### PROVIDED PASSAGE
For machine-readable DoP/DoC, the definition of standard formats is essential and must be done individually for each htS. Therefore, the Parliament's proposal seems reasonable to issue standardization requests to CEN in this respect and to include the standard formats for machine-readable DoP/DoC in the relevant product standard. The reference to the existing CEN Workshop Agreement CWA 17316 already provides guidance and makes it easier for the standardisation bodies to implement corresponding standardisation requests in a uniform manner.

In contrast to the Parliament, the Council adheres, at least conceptually, to the central EU construction products database proposed by the Commission. With this approach, there is a risk that the principles on DPP laid down at horizontal level in the ESPR will be insufficiently considered under the EU Construction Products Regulation.

Furthermore, there are discrepancies between Parliament and Council on the relevant content. The Council counts the technical documentation according to Art. 21(3) as relevant information for the EU construction products database. The technical documentation according to Art. 21(3) is not only of a confidential nature, but also has an immense volume that increases steadily over time. The effort of uploading and regularly updating this enormous and constantly growing amount of data would be disproportionately onerous, representing an unnecessary bureaucratic burden and this data should therefore only be provided to national market surveillance authorities upon request.

The effort required to set up and operate a central European database (Council position) should not be underestimated and is fundamentally a major challenge for all parties involved. The relevant content could be made available with less effort via a decentralised system of DPPs (European Parliament position). In order to ensure the long-term availability of the DPPs, the optional DPP registry planned according to the European Parliament position would be helpful.
 

Product requirements only apply if they have been specified by delegated act.

The newly introduced product requirements are only described generically in the annexes to the CPR. For practical application, they must be specified for the respective product type. In this sense, it is logical that the product requirements outlined in the annexes only apply once they have been specified in a delegated act. In its position, the Council also clarifies that product requirements can only be defined for harmonised products. The Parliament also takes this position implicitly.

Differences still exist regarding voluntary standards, which can be used to demonstrate conformity with product requirements. According to the Council's ideas, the Commission is authorised to issue standardisation requests for the development of corresponding conformity standards, but does not have to do so in every case. In contrast, the proposals of the Parliament provide that the Commission must issue corresponding standardisation requests if product requirements have been introduced by delegated act. The procedure proposed by the Parliament seems more suitable for ensuring a level playing field.
 

Provisions for assessing the environmental sustainability of construction products.

The Commission proposal contains a list of essential environmental requirements in the Annex. These are the life cycle assessment indicators usually included in environmental product declarations. The European Parliament has proposed several useful adjustments to this Annex. The names of the individual LCA indicators were adapted to the relevant standard EN 15804, which improves the understanding and clarity. Furthermore, according to the ideas of the Parliament, not only the "CO2 footprint" (GWP) but all 13 so-called "core indicators" must be declared bindingly. This will ensure that no "cherry-picking of indicators" takes place, but that a uniform and fair assessment basis is created for all products.

### TO BE DONE
a. From the passage on the Construction Products Regulation, copy everything from "Differences still exist" down to "level playing field.".
b. According to the passage on the Construction Products Regulation, which standard were the names of the individual LCA indicators adapted to?
c. Using the passage on the Construction Products Regulation, decide whether each statement below agrees with it. Answer yes or no for each, and quote the words from the passage that decide it.
(i) The Council treats the technical documentation under Art. 21(3) as relevant information for the EU construction products database.
(ii) Under the Council's approach, the Commission must issue standardisation requests for conformity standards in every case.
(iii) The optional DPP registry is planned under the Council position.

### Layout annotation records
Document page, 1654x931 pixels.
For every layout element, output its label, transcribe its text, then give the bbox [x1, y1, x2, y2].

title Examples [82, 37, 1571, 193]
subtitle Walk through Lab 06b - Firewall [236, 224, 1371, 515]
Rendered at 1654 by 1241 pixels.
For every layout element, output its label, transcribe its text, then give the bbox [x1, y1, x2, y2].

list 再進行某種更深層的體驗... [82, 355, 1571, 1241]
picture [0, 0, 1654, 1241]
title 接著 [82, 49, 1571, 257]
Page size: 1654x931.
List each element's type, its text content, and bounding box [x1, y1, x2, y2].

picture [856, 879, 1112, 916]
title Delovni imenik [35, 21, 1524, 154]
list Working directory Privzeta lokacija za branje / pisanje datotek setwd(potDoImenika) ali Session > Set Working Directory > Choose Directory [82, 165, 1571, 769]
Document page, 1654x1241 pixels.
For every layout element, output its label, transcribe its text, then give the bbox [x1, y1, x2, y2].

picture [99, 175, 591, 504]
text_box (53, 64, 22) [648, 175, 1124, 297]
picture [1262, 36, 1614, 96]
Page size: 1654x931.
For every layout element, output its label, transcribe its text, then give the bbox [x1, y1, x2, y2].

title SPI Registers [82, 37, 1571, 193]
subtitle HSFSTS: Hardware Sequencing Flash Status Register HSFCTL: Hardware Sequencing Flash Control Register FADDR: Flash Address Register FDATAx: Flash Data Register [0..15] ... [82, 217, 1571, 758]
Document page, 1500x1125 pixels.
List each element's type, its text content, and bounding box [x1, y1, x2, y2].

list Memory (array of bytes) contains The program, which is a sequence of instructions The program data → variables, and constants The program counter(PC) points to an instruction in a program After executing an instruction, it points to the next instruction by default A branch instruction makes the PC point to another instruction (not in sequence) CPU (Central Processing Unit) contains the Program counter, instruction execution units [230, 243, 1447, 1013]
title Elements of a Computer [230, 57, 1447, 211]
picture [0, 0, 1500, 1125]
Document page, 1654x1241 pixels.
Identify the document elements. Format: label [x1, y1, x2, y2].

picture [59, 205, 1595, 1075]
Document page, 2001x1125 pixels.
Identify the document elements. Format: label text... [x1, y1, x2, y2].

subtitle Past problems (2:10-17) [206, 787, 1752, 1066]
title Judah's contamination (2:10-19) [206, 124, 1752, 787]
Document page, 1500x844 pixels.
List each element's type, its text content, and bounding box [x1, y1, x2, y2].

### TASK RESULTS
a.
Differences still exist regarding voluntary standards, which can be used to demonstrate conformity with product requirements. According to the Council's ideas, the Commission is authorised to issue standardisation requests for the development of corresponding conformity standards, but does not have to do so in every case. In contrast, the proposals of the Parliament provide that the Commission must issue corresponding standardisation requests if product requirements have been introduced by delegated act. The procedure proposed by the Parliament seems more suitable for ensuring a level playing field.

b. EN 15804

c.
(i) Yes: "The Council counts the technical documentation according to Art. 21(3) as relevant information for the EU construction products database."
(ii) No: "the Commission is authorised to issue standardisation requests for the development of corresponding conformity standards, but does not have to do so in every case."
(iii) No: "the optional DPP registry planned according to the European Parliament position would be helpful."